While straightforward, arbitration and mediation processes allow small enterprises to navigate disputes with greater confidence and often without extensive legal representation, depending on applicable state law.
Complementing these services, the AAA-ICDR Institute™ advances the broader infrastructure of access to justice through research, training, and thought leadership.
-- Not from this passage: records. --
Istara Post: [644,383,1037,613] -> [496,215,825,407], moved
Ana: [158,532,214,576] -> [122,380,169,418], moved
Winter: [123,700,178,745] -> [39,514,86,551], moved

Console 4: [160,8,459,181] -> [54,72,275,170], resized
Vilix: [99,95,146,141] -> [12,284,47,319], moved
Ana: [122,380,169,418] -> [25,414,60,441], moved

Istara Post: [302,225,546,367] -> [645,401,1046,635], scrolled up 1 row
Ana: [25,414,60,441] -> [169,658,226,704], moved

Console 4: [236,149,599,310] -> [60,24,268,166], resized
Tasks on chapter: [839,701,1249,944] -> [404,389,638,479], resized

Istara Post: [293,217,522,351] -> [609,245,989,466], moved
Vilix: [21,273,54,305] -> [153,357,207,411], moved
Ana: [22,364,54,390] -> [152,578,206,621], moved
Its innovation-focused initiatives provide courts, small businesses, community groups, and practitioners with practical tools to navigate conflict more effectively.
Together, these benefits provide small businesses with resources, predictability, and financial stability, allowing them to remain focused on growth rather than courtroom battles.
AI as a Catalyst for Accessible Justice
While ADR has long been a proven mechanism for efficient dispute resolution, the growing role of AI in legal introduces new opportunities to make justice more accessible and affordable at scale.
When used responsibly, AI can:
- Simplify legal information into clear, plain-language guidance
- Offer multilingual access
- Automate routine drafting and filing
- Streamline case intake and management
- Help parties understand their rights and prepare and summarize materials more effectively
These tools can help demystify the justice system for small businesses, many of which lack formal legal departments or resources to navigate complex legal frameworks. The American Arbitration Association and the AAA-ICDR Institute are actively exploring responsible AI tools that support parties throughout the dispute resolution process. These efforts promote transparency and fairness, allowing AI-powered tools to work alongside and for the arbitration process.
During a recent webinar hosted by the Hague Institute for Innovation of Law, experts emphasized a crucial point: AI can enhance access to justice, but only when paired with strong human oversight. As Margaret Satterthwaite, UN Special Rapporteur, noted, AI may support the human right to justice, but “humans must remain in the loop.”
A Future Built on Both Innovation and Integrity
Globally, innovators are already deploying AI-driven platforms that help SMEs understand legal risks, draft essential documents, or connect quickly with experts. These tools demonstrate how thoughtfully applied technology can bridge longstanding gaps in access.
Yet technology alone cannot solve systemic barriers. Small businesses need ecosystems, supported by governments, courts, investors, and institutions, that encourage responsible innovation without compromising fairness or human dignity.
This is where the partnership between ADR and AI becomes transformative. Together, they create systems that are more affordable, efficient, navigable, and human-centered. And for small businesses, these improvements mean real protection, real remedies, and real opportunity.
As the landscape evolves, the AAA and the AAA-ICDR Institute are committed to driving research, innovation, and standards that ensure ADR remains fair, accessible, and effective. By partnering with policymakers, industry groups, and global justice organizations, the AAA-ICDR Institute is helping create the next generation of dispute resolution systems — ones that seamlessly integrate human expertise, technological advancement, AI governance, and ethical safeguards.
When small businesses have access to justice, they do more than settle disputes. They innovate, grow, hire, and strengthen the communities they serve.